| About this exercise |
Copy, word for word, the lines of the listing below from the line with "Interprox Plus Xx Maxi Conical Zwart 2.9" up to and including the line with "ommage à Jacques Martin dans l'auto journal". Drop the pictures.

| Information supplied |

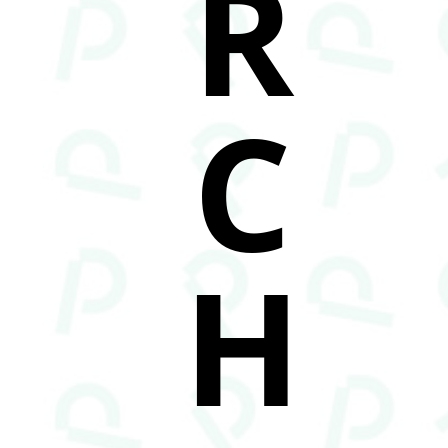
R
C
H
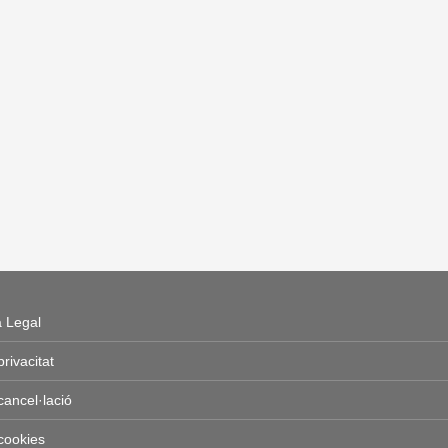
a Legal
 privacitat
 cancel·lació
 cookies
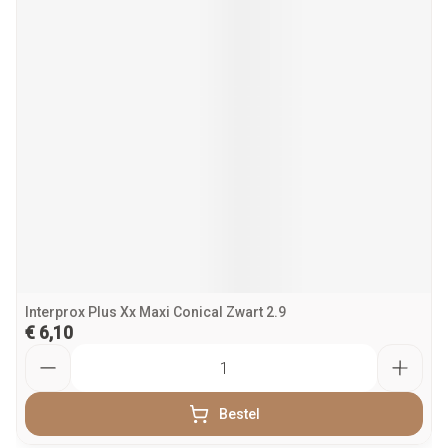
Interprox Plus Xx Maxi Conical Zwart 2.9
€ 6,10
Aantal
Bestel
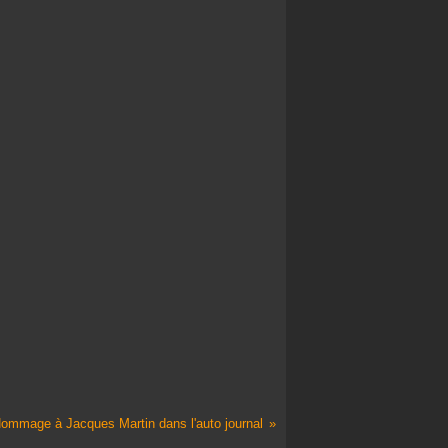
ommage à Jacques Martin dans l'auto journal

* * *

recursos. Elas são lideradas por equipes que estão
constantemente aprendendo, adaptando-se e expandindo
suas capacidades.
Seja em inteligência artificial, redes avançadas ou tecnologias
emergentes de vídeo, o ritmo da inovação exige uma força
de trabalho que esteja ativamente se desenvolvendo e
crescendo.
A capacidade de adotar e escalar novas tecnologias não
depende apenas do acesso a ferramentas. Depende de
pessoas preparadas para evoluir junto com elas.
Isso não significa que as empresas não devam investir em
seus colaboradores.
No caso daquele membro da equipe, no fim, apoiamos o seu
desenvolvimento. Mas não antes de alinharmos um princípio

| Completed exercise |
Interprox Plus Xx Maxi Conical Zwart 2.9
€ 6,10
Aantal
Bestel
ommage à Jacques Martin dans l'auto journal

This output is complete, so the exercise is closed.